Instructions for the task: The required result is one figure, the count of lines below with the string "突出服务创新理念" in them.

Document layout detection data:
Content starts

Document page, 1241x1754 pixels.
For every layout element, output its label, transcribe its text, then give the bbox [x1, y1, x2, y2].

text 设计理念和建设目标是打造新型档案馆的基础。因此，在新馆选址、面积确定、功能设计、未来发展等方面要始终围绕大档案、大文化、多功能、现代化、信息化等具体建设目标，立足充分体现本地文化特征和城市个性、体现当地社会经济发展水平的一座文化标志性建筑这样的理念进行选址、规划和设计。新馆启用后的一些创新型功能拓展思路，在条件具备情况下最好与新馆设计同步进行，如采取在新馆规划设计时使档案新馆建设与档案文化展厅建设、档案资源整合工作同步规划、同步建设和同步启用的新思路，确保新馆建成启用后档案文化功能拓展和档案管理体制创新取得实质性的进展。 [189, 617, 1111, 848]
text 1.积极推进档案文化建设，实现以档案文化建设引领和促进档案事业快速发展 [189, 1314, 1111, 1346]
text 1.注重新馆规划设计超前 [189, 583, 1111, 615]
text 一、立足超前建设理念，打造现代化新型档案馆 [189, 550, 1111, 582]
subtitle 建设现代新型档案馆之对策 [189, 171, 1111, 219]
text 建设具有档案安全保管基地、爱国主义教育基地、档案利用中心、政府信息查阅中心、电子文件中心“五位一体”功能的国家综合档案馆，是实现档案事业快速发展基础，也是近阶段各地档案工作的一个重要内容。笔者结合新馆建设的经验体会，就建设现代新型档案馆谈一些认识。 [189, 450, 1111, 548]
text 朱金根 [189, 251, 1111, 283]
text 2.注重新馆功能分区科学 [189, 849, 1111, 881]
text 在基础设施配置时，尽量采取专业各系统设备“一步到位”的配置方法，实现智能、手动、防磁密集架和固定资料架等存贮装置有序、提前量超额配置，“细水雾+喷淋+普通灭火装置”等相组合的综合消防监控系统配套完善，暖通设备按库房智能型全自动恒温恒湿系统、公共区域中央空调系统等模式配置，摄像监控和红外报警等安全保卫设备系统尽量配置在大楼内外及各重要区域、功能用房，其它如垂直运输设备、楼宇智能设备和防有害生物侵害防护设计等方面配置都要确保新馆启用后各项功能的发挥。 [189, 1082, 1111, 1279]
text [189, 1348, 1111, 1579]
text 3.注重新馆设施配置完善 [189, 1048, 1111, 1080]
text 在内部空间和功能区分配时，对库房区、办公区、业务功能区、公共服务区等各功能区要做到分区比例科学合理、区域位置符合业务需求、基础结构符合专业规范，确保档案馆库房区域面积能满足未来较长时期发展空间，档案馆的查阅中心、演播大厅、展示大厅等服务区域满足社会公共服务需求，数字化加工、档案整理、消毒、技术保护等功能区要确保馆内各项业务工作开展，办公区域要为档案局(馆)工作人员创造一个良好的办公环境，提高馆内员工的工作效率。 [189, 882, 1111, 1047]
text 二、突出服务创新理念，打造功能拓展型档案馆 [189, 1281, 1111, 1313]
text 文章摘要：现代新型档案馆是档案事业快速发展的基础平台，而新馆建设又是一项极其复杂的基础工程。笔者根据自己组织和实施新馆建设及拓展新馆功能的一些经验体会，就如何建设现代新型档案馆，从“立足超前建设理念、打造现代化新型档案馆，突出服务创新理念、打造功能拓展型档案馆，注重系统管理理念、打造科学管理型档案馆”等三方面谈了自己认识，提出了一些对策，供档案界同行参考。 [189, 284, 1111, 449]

Content ends

Result of this exercise: 2